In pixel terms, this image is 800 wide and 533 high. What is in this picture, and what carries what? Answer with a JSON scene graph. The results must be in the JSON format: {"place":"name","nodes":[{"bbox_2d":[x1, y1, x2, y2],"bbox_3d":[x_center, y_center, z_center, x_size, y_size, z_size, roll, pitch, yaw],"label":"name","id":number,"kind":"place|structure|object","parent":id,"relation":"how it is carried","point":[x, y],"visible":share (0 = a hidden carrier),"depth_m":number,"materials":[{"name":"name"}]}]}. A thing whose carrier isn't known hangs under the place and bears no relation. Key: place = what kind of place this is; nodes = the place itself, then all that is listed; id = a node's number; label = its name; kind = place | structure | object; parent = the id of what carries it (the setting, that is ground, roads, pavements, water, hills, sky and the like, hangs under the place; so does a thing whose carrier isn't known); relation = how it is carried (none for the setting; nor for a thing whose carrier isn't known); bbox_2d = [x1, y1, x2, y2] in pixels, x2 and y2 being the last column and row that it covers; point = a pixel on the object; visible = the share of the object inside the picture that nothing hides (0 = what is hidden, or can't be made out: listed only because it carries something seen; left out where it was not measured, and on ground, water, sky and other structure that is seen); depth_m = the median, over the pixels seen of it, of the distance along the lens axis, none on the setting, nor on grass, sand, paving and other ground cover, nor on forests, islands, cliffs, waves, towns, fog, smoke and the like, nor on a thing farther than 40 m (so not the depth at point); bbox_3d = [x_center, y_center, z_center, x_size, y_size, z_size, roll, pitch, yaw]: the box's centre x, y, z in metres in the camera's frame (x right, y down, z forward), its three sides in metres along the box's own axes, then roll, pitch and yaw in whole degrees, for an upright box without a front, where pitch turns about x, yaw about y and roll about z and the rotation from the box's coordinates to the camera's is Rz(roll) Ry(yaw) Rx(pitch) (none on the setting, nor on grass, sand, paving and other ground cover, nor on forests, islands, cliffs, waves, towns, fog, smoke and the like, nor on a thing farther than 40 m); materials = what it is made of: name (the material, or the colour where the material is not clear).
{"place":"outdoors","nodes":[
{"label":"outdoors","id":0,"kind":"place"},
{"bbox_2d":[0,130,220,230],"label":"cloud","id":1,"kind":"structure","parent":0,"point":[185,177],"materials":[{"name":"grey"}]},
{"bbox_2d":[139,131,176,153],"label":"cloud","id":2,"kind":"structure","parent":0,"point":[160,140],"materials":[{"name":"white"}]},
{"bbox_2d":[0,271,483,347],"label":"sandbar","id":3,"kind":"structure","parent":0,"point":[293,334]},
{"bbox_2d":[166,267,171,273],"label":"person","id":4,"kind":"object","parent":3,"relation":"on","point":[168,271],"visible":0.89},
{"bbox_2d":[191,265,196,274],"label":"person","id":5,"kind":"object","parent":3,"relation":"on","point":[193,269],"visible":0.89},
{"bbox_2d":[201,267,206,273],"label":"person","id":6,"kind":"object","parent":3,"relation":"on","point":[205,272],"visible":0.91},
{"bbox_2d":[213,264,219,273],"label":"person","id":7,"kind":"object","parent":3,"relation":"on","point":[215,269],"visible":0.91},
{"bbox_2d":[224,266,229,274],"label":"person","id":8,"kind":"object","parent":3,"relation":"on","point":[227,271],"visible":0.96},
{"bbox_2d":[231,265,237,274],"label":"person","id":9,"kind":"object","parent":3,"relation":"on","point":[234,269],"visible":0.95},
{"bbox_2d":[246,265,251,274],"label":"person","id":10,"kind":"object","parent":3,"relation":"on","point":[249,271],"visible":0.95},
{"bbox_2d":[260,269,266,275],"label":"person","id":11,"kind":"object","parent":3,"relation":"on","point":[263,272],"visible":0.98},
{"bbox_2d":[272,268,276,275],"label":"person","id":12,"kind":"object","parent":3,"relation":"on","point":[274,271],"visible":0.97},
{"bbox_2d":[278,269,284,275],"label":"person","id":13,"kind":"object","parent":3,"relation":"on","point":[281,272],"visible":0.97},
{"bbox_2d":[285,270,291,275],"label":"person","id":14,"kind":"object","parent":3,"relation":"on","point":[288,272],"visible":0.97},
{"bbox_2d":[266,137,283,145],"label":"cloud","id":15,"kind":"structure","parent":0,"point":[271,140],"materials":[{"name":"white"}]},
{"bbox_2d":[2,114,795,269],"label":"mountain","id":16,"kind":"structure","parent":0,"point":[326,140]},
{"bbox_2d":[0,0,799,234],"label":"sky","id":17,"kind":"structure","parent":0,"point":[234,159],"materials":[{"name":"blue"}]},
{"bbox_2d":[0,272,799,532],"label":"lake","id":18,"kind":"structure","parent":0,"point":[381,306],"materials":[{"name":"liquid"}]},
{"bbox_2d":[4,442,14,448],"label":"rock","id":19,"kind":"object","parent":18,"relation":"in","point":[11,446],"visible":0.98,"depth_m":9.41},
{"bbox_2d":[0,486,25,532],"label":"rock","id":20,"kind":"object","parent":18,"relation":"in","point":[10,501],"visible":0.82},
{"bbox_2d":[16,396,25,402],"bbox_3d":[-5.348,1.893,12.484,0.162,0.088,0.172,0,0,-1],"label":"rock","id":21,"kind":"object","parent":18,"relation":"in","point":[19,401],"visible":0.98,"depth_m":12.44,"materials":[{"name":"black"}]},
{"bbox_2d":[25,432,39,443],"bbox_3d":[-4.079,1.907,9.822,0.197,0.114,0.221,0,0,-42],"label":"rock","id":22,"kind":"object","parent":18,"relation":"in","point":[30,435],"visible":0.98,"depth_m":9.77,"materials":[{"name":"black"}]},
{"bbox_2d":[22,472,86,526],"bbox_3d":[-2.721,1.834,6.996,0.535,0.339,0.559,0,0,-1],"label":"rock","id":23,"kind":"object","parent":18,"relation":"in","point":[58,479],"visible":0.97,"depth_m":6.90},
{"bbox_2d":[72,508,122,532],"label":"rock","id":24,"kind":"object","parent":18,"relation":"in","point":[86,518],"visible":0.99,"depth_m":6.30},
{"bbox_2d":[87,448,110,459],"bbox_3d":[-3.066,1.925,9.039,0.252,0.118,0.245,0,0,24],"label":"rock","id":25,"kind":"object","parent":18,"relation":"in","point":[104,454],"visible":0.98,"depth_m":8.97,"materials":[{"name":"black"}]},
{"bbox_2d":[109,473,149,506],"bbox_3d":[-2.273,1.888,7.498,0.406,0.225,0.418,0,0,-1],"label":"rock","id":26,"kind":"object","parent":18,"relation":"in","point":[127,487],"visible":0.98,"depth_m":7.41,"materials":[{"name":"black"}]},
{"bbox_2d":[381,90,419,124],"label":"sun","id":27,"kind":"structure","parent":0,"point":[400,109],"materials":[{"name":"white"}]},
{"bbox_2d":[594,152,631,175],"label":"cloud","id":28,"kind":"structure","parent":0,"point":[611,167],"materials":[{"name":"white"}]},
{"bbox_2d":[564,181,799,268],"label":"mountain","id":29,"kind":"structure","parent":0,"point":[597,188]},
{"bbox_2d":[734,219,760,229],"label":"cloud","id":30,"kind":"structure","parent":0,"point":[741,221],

==============================

__Required action__: Repeat the data in full. Nothing may be dropped or altered.

__Output__:
In pixel terms, this image is 800 wide and 533 high. What is in this picture, and what carries what? Answer with a JSON scene graph. The results must be in the JSON format: {"place":"name","nodes":[{"bbox_2d":[x1, y1, x2, y2],"bbox_3d":[x_center, y_center, z_center, x_size, y_size, z_size, roll, pitch, yaw],"label":"name","id":number,"kind":"place|structure|object","parent":id,"relation":"how it is carried","point":[x, y],"visible":share (0 = a hidden carrier),"depth_m":number,"materials":[{"name":"name"}]}]}. A thing whose carrier isn't known hangs under the place and bears no relation. Key: place = what kind of place this is; nodes = the place itself, then all that is listed; id = a node's number; label = its name; kind = place | structure | object; parent = the id of what carries it (the setting, that is ground, roads, pavements, water, hills, sky and the like, hangs under the place; so does a thing whose carrier isn't known); relation = how it is carried (none for the setting; nor for a thing whose carrier isn't known); bbox_2d = [x1, y1, x2, y2] in pixels, x2 and y2 being the last column and row that it covers; point = a pixel on the object; visible = the share of the object inside the picture that nothing hides (0 = what is hidden, or can't be made out: listed only because it carries something seen; left out where it was not measured, and on ground, water, sky and other structure that is seen); depth_m = the median, over the pixels seen of it, of the distance along the lens axis, none on the setting, nor on grass, sand, paving and other ground cover, nor on forests, islands, cliffs, waves, towns, fog, smoke and the like, nor on a thing farther than 40 m (so not the depth at point); bbox_3d = [x_center, y_center, z_center, x_size, y_size, z_size, roll, pitch, yaw]: the box's centre x, y, z in metres in the camera's frame (x right, y down, z forward), its three sides in metres along the box's own axes, then roll, pitch and yaw in whole degrees, for an upright box without a front, where pitch turns about x, yaw about y and roll about z and the rotation from the box's coordinates to the camera's is Rz(roll) Ry(yaw) Rx(pitch) (none on the setting, nor on grass, sand, paving and other ground cover, nor on forests, islands, cliffs, waves, towns, fog, smoke and the like, nor on a thing farther than 40 m); materials = what it is made of: name (the material, or the colour where the material is not clear).
{"place":"outdoors","nodes":[
{"label":"outdoors","id":0,"kind":"place"},
{"bbox_2d":[0,130,220,230],"label":"cloud","id":1,"kind":"structure","parent":0,"point":[185,177],"materials":[{"name":"grey"}]},
{"bbox_2d":[139,131,176,153],"label":"cloud","id":2,"kind":"structure","parent":0,"point":[160,140],"materials":[{"name":"white"}]},
{"bbox_2d":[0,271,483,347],"label":"sandbar","id":3,"kind":"structure","parent":0,"point":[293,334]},
{"bbox_2d":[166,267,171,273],"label":"person","id":4,"kind":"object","parent":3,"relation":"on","point":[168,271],"visible":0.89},
{"bbox_2d":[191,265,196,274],"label":"person","id":5,"kind":"object","parent":3,"relation":"on","point":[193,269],"visible":0.89},
{"bbox_2d":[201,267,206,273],"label":"person","id":6,"kind":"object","parent":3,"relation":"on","point":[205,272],"visible":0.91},
{"bbox_2d":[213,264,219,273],"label":"person","id":7,"kind":"object","parent":3,"relation":"on","point":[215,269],"visible":0.91},
{"bbox_2d":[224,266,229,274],"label":"person","id":8,"kind":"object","parent":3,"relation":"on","point":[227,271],"visible":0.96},
{"bbox_2d":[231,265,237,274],"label":"person","id":9,"kind":"object","parent":3,"relation":"on","point":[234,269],"visible":0.95},
{"bbox_2d":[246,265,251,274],"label":"person","id":10,"kind":"object","parent":3,"relation":"on","point":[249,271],"visible":0.95},
{"bbox_2d":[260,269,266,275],"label":"person","id":11,"kind":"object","parent":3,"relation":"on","point":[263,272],"visible":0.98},
{"bbox_2d":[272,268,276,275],"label":"person","id":12,"kind":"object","parent":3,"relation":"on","point":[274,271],"visible":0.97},
{"bbox_2d":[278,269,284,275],"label":"person","id":13,"kind":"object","parent":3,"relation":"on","point":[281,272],"visible":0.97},
{"bbox_2d":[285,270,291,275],"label":"person","id":14,"kind":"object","parent":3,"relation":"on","point":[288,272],"visible":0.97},
{"bbox_2d":[266,137,283,145],"label":"cloud","id":15,"kind":"structure","parent":0,"point":[271,140],"materials":[{"name":"white"}]},
{"bbox_2d":[2,114,795,269],"label":"mountain","id":16,"kind":"structure","parent":0,"point":[326,140]},
{"bbox_2d":[0,0,799,234],"label":"sky","id":17,"kind":"structure","parent":0,"point":[234,159],"materials":[{"name":"blue"}]},
{"bbox_2d":[0,272,799,532],"label":"lake","id":18,"kind":"structure","parent":0,"point":[381,306],"materials":[{"name":"liquid"}]},
{"bbox_2d":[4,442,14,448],"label":"rock","id":19,"kind":"object","parent":18,"relation":"in","point":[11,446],"visible":0.98,"depth_m":9.41},
{"bbox_2d":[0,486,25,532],"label":"rock","id":20,"kind":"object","parent":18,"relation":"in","point":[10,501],"visible":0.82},
{"bbox_2d":[16,396,25,402],"bbox_3d":[-5.348,1.893,12.484,0.162,0.088,0.172,0,0,-1],"label":"rock","id":21,"kind":"object","parent":18,"relation":"in","point":[19,401],"visible":0.98,"depth_m":12.44,"materials":[{"name":"black"}]},
{"bbox_2d":[25,432,39,443],"bbox_3d":[-4.079,1.907,9.822,0.197,0.114,0.221,0,0,-42],"label":"rock","id":22,"kind":"object","parent":18,"relation":"in","point":[30,435],"visible":0.98,"depth_m":9.77,"materials":[{"name":"black"}]},
{"bbox_2d":[22,472,86,526],"bbox_3d":[-2.721,1.834,6.996,0.535,0.339,0.559,0,0,-1],"label":"rock","id":23,"kind":"object","parent":18,"relation":"in","point":[58,479],"visible":0.97,"depth_m":6.90},
{"bbox_2d":[72,508,122,532],"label":"rock","id":24,"kind":"object","parent":18,"relation":"in","point":[86,518],"visible":0.99,"depth_m":6.30},
{"bbox_2d":[87,448,110,459],"bbox_3d":[-3.066,1.925,9.039,0.252,0.118,0.245,0,0,24],"label":"rock","id":25,"kind":"object","parent":18,"relation":"in","point":[104,454],"visible":0.98,"depth_m":8.97,"materials":[{"name":"black"}]},
{"bbox_2d":[109,473,149,506],"bbox_3d":[-2.273,1.888,7.498,0.406,0.225,0.418,0,0,-1],"label":"rock","id":26,"kind":"object","parent":18,"relation":"in","point":[127,487],"visible":0.98,"depth_m":7.41,"materials":[{"name":"black"}]},
{"bbox_2d":[381,90,419,124],"label":"sun","id":27,"kind":"structure","parent":0,"point":[400,109],"materials":[{"name":"white"}]},
{"bbox_2d":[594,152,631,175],"label":"cloud","id":28,"kind":"structure","parent":0,"point":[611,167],"materials":[{"name":"white"}]},
{"bbox_2d":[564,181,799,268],"label":"mountain","id":29,"kind":"structure","parent":0,"point":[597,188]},
{"bbox_2d":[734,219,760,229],"label":"cloud","id":30,"kind":"structure","parent":0,"point":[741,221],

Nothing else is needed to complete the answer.